Answer
As $\theta$ increases from $40^{\circ}$ to $42^{\circ}$, the distance increases slightly. As $\theta$ increases from $42^{\circ}$ to $45^{\circ}$, the distance decreases slightly. It seems that $42^{\circ}$ is close to the optimal angle.
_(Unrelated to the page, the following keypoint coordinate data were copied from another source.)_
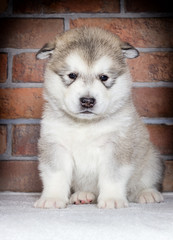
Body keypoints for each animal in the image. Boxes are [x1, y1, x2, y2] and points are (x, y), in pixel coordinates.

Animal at [33, 27, 164, 209]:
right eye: (72, 75)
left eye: (104, 77)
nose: (87, 101)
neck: (85, 125)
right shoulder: (55, 144)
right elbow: (55, 174)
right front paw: (52, 198)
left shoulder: (116, 145)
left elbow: (113, 175)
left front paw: (112, 199)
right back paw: (83, 195)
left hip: (151, 159)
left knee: (142, 183)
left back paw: (147, 193)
A change in the angle seems to have a small effect on the distance.
Work Step by Step
$D = \frac{v^2~sin~\theta~cos~\theta+v~cos~\theta~\sqrt{(v~sin~\theta)^2+64~h}}{32}$
We can find $D$ when $\theta = 40^{\circ}$:
$D = \frac{(44~ft/s)^2~sin~40^{\circ}~cos~40^{\circ}+44~ft/s~cos~40^{\circ}~\sqrt{(44~ft/s~sin~40^{\circ})^2+(64)(7~ft)}}{32}$
$D = 67.0~ft$
We can find $D$ when $\theta = 42^{\circ}$:
$D = \frac{(44~ft/s)^2~sin~42^{\circ}~cos~42^{\circ}+44~ft/s~cos~42^{\circ}~\sqrt{(44~ft/s~sin~42^{\circ})^2+(64)(7~ft)}}{32}$
$D = 67.1~ft$
We can find $D$ when $\theta = 45^{\circ}$:
$D = \frac{(44~ft/s)^2~sin~45^{\circ}~cos~45^{\circ}+44~ft/s~cos~45^{\circ}~\sqrt{(44~ft/s~sin~45^{\circ})^2+(64)(7~ft)}}{32}$
$D = 66.8~ft$
As $\theta$ increases from $40^{\circ}$ to $42^{\circ}$, the distance increases slightly. As $\theta$ increases from $42^{\circ}$ to $45^{\circ}$, the distance decreases slightly. It seems that $42^{\circ}$ is close to the optimal angle. A change in the angle seems to have a small effect on the distance.